Login times...?

Nummi_G4

New Rhapsody User
Is there a way to find out how long a user has been logged in? Over a period of a week/month?
At school we get a monthly report of how long a user was logged in. We have a FreeBSD server and everyone uses Nifty Telnet to login over the network. But I want to able to see this info on my OS X machine at home.

Thanks so much.
 
The command who in the Terminal will show you who's logged in and for how long. The command w will do the same thing, with some additional info. Either will do what you want.
 
Try the shell command last, in the Terminal. It should give you a full report of users' login times.

As with other shell commands, use man last to get more info about it.
 
mmar - only as far back as the wtmp file goes. This is one of the files that gets cleaned by cron once monthly, so you'll only be able to see as far back as the last time the monthly cron job ran. For me, that was yesterday, and as I haven't logged in or out since yesterday, the file is empty (last just displays the text wtmp begins Sun Mar 2 20:09 and nothing else).
 
Darkshadow - You're absolutely right.
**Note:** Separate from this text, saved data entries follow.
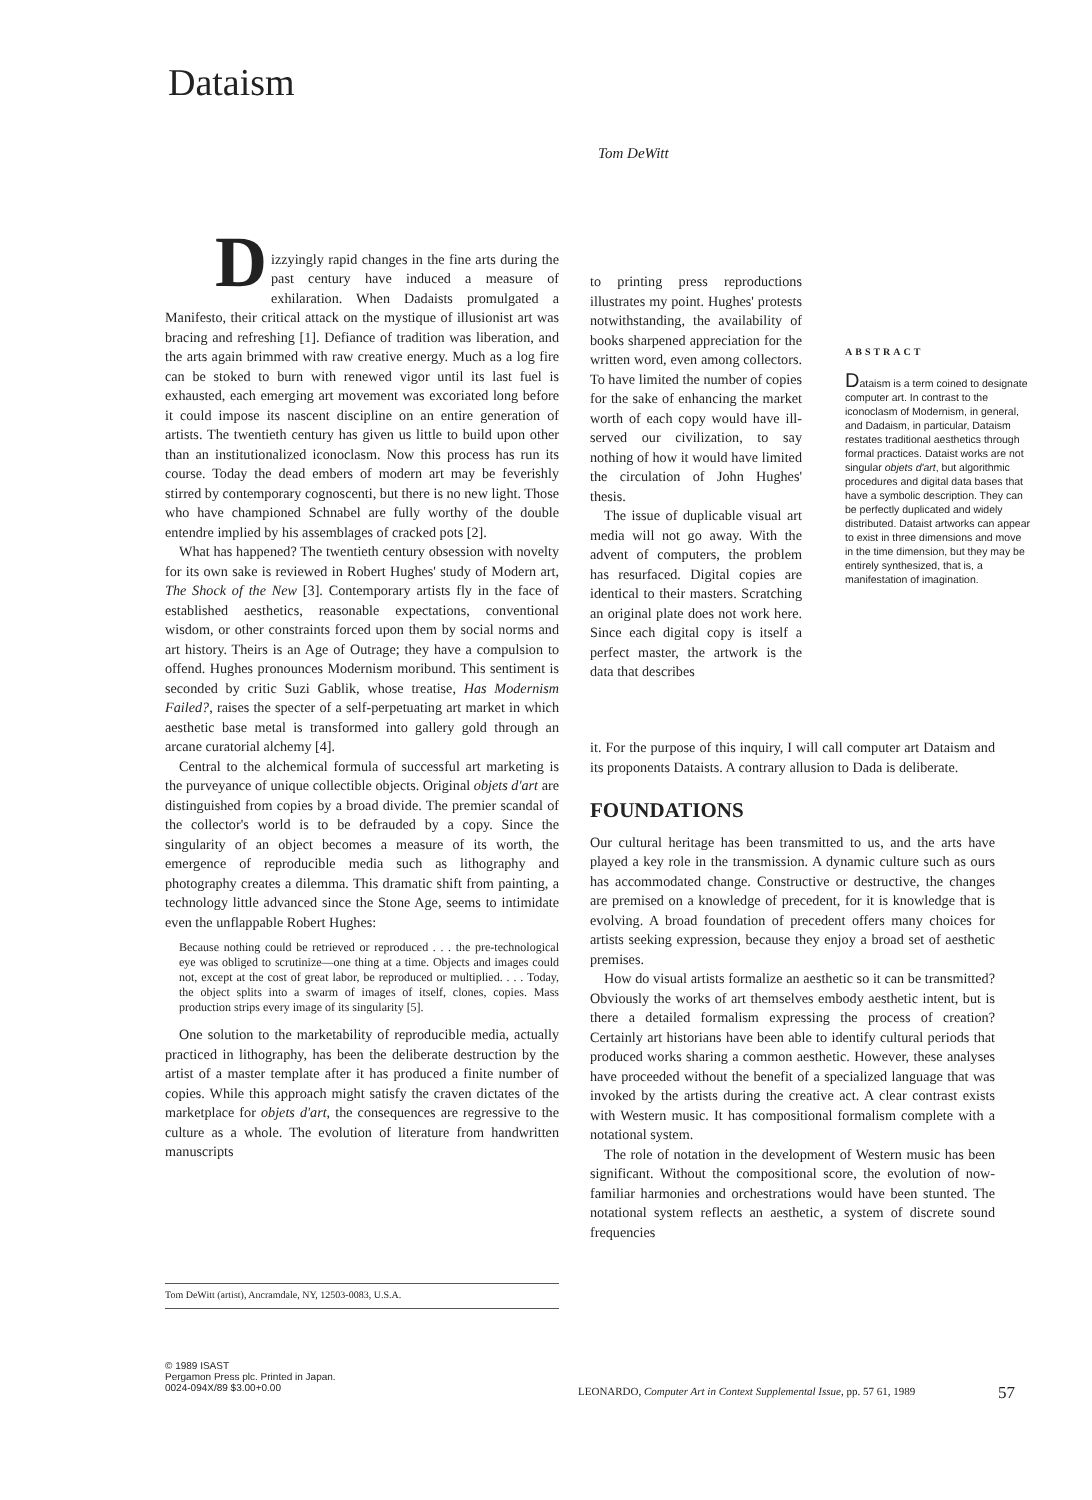Dataism
Tom DeWitt
D
izzyingly rapid changes in the fine arts during the past century have induced a measure of exhilaration. When Dadaists promulgated a Manifesto, their critical attack on the mystique of illusionist art was bracing and refreshing [1]. Defiance of tradition was liberation, and the arts again brimmed with raw creative energy. Much as a log fire can be stoked to burn with renewed vigor until its last fuel is exhausted, each emerging art movement was excoriated long before it could impose its nascent discipline on an entire generation of artists. The twentieth century has given us little to build upon other than an institutionalized iconoclasm. Now this process has run its course. Today the dead embers of modern art may be feverishly stirred by contemporary cognoscenti, but there is no new light. Those who have championed Schnabel are fully worthy of the double entendre implied by his assemblages of cracked pots [2].
What has happened? The twentieth century obsession with novelty for its own sake is reviewed in Robert Hughes' study of Modern art, The Shock of the New [3]. Contemporary artists fly in the face of established aesthetics, reasonable expectations, conventional wisdom, or other constraints forced upon them by social norms and art history. Theirs is an Age of Outrage; they have a compulsion to offend. Hughes pronounces Modernism moribund. This sentiment is seconded by critic Suzi Gablik, whose treatise, Has Modernism Failed?, raises the specter of a self-perpetuating art market in which aesthetic base metal is transformed into gallery gold through an arcane curatorial alchemy [4].
Central to the alchemical formula of successful art marketing is the purveyance of unique collectible objects. Original objets d'art are distinguished from copies by a broad divide. The premier scandal of the collector's world is to be defrauded by a copy. Since the singularity of an object becomes a measure of its worth, the emergence of reproducible media such as lithography and photography creates a dilemma. This dramatic shift from painting, a technology little advanced since the Stone Age, seems to intimidate even the unflappable Robert Hughes:
Because nothing could be retrieved or reproduced . . . the pre-technological eye was obliged to scrutinize—one thing at a time. Objects and images could not, except at the cost of great labor, be reproduced or multiplied. . . . Today, the object splits into a swarm of images of itself, clones, copies. Mass production strips every image of its singularity [5].
One solution to the marketability of reproducible media, actually practiced in lithography, has been the deliberate destruction by the artist of a master template after it has produced a finite number of copies. While this approach might satisfy the craven dictates of the marketplace for objets d'art, the consequences are regressive to the culture as a whole. The evolution of literature from handwritten manuscripts
to printing press reproductions illustrates my point. Hughes' protests notwithstanding, the availability of books sharpened appreciation for the written word, even among collectors. To have limited the number of copies for the sake of enhancing the market worth of each copy would have ill-served our civilization, to say nothing of how it would have limited the circulation of John Hughes' thesis.
The issue of duplicable visual art media will not go away. With the advent of computers, the problem has resurfaced. Digital copies are identical to their masters. Scratching an original plate does not work here. Since each digital copy is itself a perfect master, the artwork is the data that describes
ABSTRACT
Dataism is a term coined to designate computer art. In contrast to the iconoclasm of Modernism, in general, and Dadaism, in particular, Dataism restates traditional aesthetics through formal practices. Dataist works are not singular objets d'art, but algorithmic procedures and digital data bases that have a symbolic description. They can be perfectly duplicated and widely distributed. Dataist artworks can appear to exist in three dimensions and move in the time dimension, but they may be entirely synthesized, that is, a manifestation of imagination.
it. For the purpose of this inquiry, I will call computer art Dataism and its proponents Dataists. A contrary allusion to Dada is deliberate.
FOUNDATIONS
Our cultural heritage has been transmitted to us, and the arts have played a key role in the transmission. A dynamic culture such as ours has accommodated change. Constructive or destructive, the changes are premised on a knowledge of precedent, for it is knowledge that is evolving. A broad foundation of precedent offers many choices for artists seeking expression, because they enjoy a broad set of aesthetic premises.
How do visual artists formalize an aesthetic so it can be transmitted? Obviously the works of art themselves embody aesthetic intent, but is there a detailed formalism expressing the process of creation? Certainly art historians have been able to identify cultural periods that produced works sharing a common aesthetic. However, these analyses have proceeded without the benefit of a specialized language that was invoked by the artists during the creative act. A clear contrast exists with Western music. It has compositional formalism complete with a notational system.
The role of notation in the development of Western music has been significant. Without the compositional score, the evolution of now-familiar harmonies and orchestrations would have been stunted. The notational system reflects an aesthetic, a system of discrete sound frequencies
Tom DeWitt (artist), Ancramdale, NY, 12503-0083, U.S.A.
© 1989 ISAST
Pergamon Press plc. Printed in Japan.
0024-094X/89 $3.00+0.00
LEONARDO, Computer Art in Context Supplemental Issue, pp. 57 61, 1989
57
I forgot that because my iBook isn't usually on at the time those jobs should run... :(

However, the relevant cron job (by default using the script /etc/periodic/monthly/500.monthly in my system) should rotate the wtmp to wtmp.0, wtmp.1, etc, not really clear it...

If you need to retrieve info from these older files you can use last -f <filename> .

Unfortunately, the script also gzips those files (to wtmp.#.gzif) if it finds the gzip executable... In that case, you'll have to gunzip them first...

While checking that out, I also found the following:

That script also uses the ac -p command, which was new to me, but happens to make a nice report with the total time each user spent logged in. If you happen to have sendmail (or any MTA) installed, the output of the script will get sent to your root account by e-mail, every month.

Again, see the relevant (last, cron, ac) man pages for more information.
 
Well, yeah, not really clear it, but not available just by using last is what I meant...

Heh, I added the ac -d and ac -p to my daily.local. The ac -d is supposed to break down the login times in 24 hours chunks, but doesn't really (I've had it list 124 hours for one day...). Also the last 20 logins & reboots with last -20.
 
Regading the ac -d command, it may be summing up the times from different Terminals... Terminal runs a login shell by default, so if you have two running for 1h, they probably add up to 2h logged in time.